PAGE TEXT
PloS one 2017 04 1312(4) e0175567 doi 10.1371/journal.pone.0175567
To compare the clinical efficacy of titanium mesh cages and autogenous iliac bone graft to restore vertebral height through posterior approach in patients with thoracic and lumbar spinal tuberculosis.
59 patients with spinal tuberculosis underwent interbody fusion and internal fixation through posterior approach in our department from January 2011 to December 2013. In group A, 34 patients obtained titanium mesh for the reconstruction of vertebral height, among them 25 patients (group A1) suffered from single-segment spinal tuberculosis, and 9 patients, (group A2) had multi-segment spinal tuberculosis. In group B, 25 patients got autogenous iliac bone graft to restore vertebral height, including 24 patients with single-segment spinal tuberculosis (group B1), and 1 patient with multi-segment spinal tuberculosis (group B2). The clinical efficacy was evaluated based on average operation time, blood loss, hospital stays, hospitalization expenses, visual analog scale (VAS), Oswestry Disability Index (ODI), erythrocyte sedimentation rate (ESR), C-Reactive protein (CRP), neurological function recovery, bony fusion, intervertebral height, Cobb angle and postoperative complications.

REQUIRED TASKS
1/ In the spinal tuberculosis abstract, how many patients in group B had single-segment spinal tuberculosis?
2/ Can you carry the spinal tuberculosis abstract forward from its last sentence?
You can ignore the records.

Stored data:
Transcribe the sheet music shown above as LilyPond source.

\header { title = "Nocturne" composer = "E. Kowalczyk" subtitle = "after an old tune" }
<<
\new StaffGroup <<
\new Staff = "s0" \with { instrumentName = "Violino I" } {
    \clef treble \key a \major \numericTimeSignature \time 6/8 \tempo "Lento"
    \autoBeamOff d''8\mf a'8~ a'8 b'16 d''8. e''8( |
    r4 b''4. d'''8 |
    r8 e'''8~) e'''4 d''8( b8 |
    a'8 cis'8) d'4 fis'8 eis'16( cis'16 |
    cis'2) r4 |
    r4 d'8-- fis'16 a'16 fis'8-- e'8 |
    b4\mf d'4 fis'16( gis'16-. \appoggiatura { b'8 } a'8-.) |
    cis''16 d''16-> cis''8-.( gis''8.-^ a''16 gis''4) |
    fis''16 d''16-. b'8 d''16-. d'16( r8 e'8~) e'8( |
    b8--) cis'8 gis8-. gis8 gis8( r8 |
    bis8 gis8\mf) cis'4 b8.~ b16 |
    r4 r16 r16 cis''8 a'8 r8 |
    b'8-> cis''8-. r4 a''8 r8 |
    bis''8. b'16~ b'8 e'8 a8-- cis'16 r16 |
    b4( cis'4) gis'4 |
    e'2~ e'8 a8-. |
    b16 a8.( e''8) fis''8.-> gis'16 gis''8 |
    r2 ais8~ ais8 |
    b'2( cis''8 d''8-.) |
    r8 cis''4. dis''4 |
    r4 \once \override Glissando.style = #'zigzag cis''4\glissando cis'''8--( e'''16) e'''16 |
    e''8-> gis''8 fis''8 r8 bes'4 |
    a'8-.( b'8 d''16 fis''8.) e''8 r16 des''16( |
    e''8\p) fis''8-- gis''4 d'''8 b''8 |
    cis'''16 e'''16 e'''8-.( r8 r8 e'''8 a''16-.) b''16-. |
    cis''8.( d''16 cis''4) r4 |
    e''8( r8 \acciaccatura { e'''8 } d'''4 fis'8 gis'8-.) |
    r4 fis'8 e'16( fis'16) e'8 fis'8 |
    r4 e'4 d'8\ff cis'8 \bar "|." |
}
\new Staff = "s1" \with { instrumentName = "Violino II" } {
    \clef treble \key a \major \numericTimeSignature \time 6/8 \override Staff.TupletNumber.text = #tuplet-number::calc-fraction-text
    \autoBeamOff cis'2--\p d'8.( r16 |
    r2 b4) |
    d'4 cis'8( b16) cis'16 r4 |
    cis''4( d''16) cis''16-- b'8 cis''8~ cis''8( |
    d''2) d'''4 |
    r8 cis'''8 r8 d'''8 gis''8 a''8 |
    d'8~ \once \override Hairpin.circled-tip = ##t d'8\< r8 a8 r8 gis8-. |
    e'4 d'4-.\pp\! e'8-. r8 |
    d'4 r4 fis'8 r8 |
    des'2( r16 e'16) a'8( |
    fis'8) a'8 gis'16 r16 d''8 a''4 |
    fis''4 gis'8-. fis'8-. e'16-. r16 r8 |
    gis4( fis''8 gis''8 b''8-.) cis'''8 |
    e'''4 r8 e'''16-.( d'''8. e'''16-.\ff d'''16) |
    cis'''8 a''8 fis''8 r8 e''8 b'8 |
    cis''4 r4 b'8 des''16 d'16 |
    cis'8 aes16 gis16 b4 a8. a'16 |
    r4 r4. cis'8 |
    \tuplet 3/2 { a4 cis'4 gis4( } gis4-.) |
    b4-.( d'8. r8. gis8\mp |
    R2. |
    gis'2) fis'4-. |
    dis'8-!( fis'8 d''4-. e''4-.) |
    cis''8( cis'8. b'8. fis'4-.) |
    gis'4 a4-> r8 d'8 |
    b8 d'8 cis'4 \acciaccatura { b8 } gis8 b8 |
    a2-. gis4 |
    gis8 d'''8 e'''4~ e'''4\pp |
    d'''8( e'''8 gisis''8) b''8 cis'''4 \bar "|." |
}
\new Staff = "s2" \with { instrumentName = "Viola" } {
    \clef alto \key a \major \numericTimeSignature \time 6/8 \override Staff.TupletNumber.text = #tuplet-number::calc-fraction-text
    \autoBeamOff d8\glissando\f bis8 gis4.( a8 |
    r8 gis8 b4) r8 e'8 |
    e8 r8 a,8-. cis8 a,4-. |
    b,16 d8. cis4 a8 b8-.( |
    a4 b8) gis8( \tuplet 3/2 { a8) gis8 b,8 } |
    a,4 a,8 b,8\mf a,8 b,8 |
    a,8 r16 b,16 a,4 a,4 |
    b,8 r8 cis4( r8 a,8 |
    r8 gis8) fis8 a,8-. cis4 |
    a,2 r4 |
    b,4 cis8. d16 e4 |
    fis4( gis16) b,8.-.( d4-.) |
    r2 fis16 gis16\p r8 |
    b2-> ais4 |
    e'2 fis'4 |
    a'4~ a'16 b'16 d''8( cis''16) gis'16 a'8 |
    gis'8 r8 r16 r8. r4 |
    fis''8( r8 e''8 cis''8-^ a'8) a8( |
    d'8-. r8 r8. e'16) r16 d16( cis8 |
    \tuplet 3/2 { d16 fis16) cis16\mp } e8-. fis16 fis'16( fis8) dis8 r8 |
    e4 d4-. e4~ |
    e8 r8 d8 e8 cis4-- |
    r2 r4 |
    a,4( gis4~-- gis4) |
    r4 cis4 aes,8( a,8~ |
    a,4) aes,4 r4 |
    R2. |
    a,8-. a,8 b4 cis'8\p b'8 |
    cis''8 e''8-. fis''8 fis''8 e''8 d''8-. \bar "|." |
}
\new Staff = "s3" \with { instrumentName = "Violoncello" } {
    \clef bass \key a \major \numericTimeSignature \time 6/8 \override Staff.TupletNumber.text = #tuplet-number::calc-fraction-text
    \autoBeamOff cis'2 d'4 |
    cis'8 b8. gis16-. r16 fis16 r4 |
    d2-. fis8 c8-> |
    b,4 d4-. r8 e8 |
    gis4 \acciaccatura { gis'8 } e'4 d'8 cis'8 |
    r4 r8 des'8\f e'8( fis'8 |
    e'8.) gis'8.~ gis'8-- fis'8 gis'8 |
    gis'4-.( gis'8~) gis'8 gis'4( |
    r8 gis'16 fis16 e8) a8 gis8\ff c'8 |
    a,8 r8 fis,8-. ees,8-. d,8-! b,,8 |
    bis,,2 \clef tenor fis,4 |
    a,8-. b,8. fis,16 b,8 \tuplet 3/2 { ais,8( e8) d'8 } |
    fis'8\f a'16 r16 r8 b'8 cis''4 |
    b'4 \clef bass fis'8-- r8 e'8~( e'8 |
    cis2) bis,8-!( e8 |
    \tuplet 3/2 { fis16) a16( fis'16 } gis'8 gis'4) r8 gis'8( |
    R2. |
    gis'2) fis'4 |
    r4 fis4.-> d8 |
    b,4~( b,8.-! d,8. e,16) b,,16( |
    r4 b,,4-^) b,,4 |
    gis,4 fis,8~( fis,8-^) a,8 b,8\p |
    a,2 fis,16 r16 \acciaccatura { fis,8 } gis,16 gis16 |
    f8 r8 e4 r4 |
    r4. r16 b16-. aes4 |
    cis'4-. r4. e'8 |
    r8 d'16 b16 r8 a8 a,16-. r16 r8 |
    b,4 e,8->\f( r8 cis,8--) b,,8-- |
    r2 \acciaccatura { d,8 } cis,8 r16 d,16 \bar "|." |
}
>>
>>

ANSWERS IN ORDER
1/ 24 patients (group B1).

2/
Final follow-up time was an average of 35.5 months ranging from 15 to 56 months. All patients were completely cured and obtained solid bone fusion. The bony fusion time was 9.4±6.1 months in group A1, 10.2±2.7 months in group A2 and 8.7±3.6 months in group B1. There were no significant difference among three groups (P>0.05). The Cobb correction and restoration of intervertebral height significantly improved compared with those in preoperation, but without significant difference among three groups (P>0.05). The loss of angular correction and intervertebral height in group A1 were found to be less than those in group B1 (P<0.05), but with no significant difference between group A1 and group A2, and between group A2 and group B1 (P>0.05). Patients in group B1 got the most loss of angular correction and intervertebral height. In addition, neurological function was revealed to be significantly improved after surgery. There were significant differences of VAS, ODI, ESR and CRP between preoperation and postoperation at the final follow-up time (P<0.05), with no significant difference among three groups (P>0.05). No statistically significant difference was found when analyzing blood loss, hospital stays, hospitalization expenses, and corrective cost among three groups (P>0.05). Complications included cerebrospinal fluid leakage (2 cases in group A1 and group A2), sinus formation (3 cases in group A1, group A2 and group B1), and intervertebral infection (1 case in group B1), but no implant failure or donor site complications was found in any patient.
Titanium mesh cages could obtain good clinical efficacy comparable to autogenous iliac bone graft when treating single-segment spinal tuberculosis, and may be better than autogenous iliac bone graft for treating multi-segment spinal tuberculosis.